:: TASK PROMPT ::
Please copy out every one of the rows below word for word, keeping each line unchanged.

Chart-based quiz items:
▬▬▬
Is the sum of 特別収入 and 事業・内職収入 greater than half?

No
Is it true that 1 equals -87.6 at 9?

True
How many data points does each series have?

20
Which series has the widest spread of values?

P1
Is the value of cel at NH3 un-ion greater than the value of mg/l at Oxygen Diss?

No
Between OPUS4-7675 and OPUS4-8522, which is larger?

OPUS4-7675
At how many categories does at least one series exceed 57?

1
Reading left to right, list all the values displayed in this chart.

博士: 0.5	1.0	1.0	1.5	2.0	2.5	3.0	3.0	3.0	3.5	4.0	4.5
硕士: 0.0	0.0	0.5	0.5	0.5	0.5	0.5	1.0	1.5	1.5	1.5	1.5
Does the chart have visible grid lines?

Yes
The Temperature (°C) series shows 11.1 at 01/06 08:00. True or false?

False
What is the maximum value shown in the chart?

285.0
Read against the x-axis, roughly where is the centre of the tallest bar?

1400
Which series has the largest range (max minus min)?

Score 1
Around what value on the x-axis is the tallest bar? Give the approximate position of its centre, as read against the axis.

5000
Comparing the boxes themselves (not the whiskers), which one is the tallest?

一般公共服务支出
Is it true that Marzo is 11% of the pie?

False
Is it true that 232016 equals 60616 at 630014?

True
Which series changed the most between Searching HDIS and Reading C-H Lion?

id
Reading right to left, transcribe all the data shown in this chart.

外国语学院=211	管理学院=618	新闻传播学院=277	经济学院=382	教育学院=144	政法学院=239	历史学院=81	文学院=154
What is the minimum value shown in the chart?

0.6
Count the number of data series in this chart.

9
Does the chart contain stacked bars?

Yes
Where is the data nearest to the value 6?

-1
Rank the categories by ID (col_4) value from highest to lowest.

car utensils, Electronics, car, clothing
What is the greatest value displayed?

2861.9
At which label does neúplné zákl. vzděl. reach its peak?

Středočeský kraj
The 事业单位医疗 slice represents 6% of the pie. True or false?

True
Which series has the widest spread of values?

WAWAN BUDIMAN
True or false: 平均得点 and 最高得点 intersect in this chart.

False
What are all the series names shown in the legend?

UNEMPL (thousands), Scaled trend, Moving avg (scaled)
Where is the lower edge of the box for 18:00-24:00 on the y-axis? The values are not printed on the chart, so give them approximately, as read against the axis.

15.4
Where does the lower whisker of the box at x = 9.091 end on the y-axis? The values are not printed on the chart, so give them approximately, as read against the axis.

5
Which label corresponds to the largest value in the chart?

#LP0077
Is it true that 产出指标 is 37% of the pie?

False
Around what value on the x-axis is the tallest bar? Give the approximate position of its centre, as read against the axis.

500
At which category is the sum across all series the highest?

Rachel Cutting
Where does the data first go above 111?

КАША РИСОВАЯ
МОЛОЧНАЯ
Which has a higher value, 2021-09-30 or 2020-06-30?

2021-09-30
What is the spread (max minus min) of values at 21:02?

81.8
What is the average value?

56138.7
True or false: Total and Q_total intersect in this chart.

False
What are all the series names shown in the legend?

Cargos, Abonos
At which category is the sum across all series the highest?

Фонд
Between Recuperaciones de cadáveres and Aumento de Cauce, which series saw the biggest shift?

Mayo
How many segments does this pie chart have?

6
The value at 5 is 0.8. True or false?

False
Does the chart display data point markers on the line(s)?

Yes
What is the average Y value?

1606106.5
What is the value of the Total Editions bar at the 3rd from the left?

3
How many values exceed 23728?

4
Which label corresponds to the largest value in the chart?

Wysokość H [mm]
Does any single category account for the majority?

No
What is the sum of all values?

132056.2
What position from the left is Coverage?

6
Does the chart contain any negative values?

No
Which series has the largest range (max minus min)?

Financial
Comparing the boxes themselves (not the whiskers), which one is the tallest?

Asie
▬▬▬
:: RESPONSE TO THE EXERCISE ::
Is the sum of 特別収入 and 事業・内職収入 greater than half?

No
Is it true that 1 equals -87.6 at 9?

True
How many data points does each series have?

20
Which series has the widest spread of values?

P1
Is the value of cel at NH3 un-ion greater than the value of mg/l at Oxygen Diss?

No
Between OPUS4-7675 and OPUS4-8522, which is larger?

OPUS4-7675
At how many categories does at least one series exceed 57?

1
Reading left to right, list all the values displayed in this chart.

博士: 0.5	1.0	1.0	1.5	2.0	2.5	3.0	3.0	3.0	3.5	4.0	4.5
硕士: 0.0	0.0	0.5	0.5	0.5	0.5	0.5	1.0	1.5	1.5	1.5	1.5
Does the chart have visible grid lines?

Yes
The Temperature (°C) series shows 11.1 at 01/06 08:00. True or false?

False
What is the maximum value shown in the chart?

285.0
Read against the x-axis, roughly where is the centre of the tallest bar?

1400
Which series has the largest range (max minus min)?

Score 1
Around what value on the x-axis is the tallest bar? Give the approximate position of its centre, as read against the axis.

5000
Comparing the boxes themselves (not the whiskers), which one is the tallest?

一般公共服务支出
Is it true that Marzo is 11% of the pie?

False
Is it true that 232016 equals 60616 at 630014?

True
Which series changed the most between Searching HDIS and Reading C-H Lion?

id
Reading right to left, transcribe all the data shown in this chart.

外国语学院=211	管理学院=618	新闻传播学院=277	经济学院=382	教育学院=144	政法学院=239	历史学院=81	文学院=154
What is the minimum value shown in the chart?

0.6
Count the number of data series in this chart.

9
Does the chart contain stacked bars?

Yes
Where is the data nearest to the value 6?

-1
Rank the categories by ID (col_4) value from highest to lowest.

car utensils, Electronics, car, clothing
What is the greatest value displayed?

2861.9
At which label does neúplné zákl. vzděl. reach its peak?

Středočeský kraj
The 事业单位医疗 slice represents 6% of the pie. True or false?

True
Which series has the widest spread of values?

WAWAN BUDIMAN
True or false: 平均得点 and 最高得点 intersect in this chart.

False
What are all the series names shown in the legend?

UNEMPL (thousands), Scaled trend, Moving avg (scaled)
Where is the lower edge of the box for 18:00-24:00 on the y-axis? The values are not printed on the chart, so give them approximately, as read against the axis.

15.4
Where does the lower whisker of the box at x = 9.091 end on the y-axis? The values are not printed on the chart, so give them approximately, as read against the axis.

5
Which label corresponds to the largest value in the chart?

#LP0077
Is it true that 产出指标 is 37% of the pie?

False
Around what value on the x-axis is the tallest bar? Give the approximate position of its centre, as read against the axis.

500
At which category is the sum across all series the highest?

Rachel Cutting
Where does the data first go above 111?

КАША РИСОВАЯ
МОЛОЧНАЯ
Which has a higher value, 2021-09-30 or 2020-06-30?

2021-09-30
What is the spread (max minus min) of values at 21:02?

81.8
What is the average value?

56138.7
True or false: Total and Q_total intersect in this chart.

False
What are all the series names shown in the legend?

Cargos, Abonos
At which category is the sum across all series the highest?

Фонд
Between Recuperaciones de cadáveres and Aumento de Cauce, which series saw the biggest shift?

Mayo
How many segments does this pie chart have?

6
The value at 5 is 0.8. True or false?

False
Does the chart display data point markers on the line(s)?

Yes
What is the average Y value?

1606106.5
What is the value of the Total Editions bar at the 3rd from the left?

3
How many values exceed 23728?

4
Which label corresponds to the largest value in the chart?

Wysokość H [mm]
Does any single category account for the majority?

No
What is the sum of all values?

132056.2
What position from the left is Coverage?

6
Does the chart contain any negative values?

No
Which series has the largest range (max minus min)?

Financial
Comparing the boxes themselves (not the whiskers), which one is the tallest?

Asie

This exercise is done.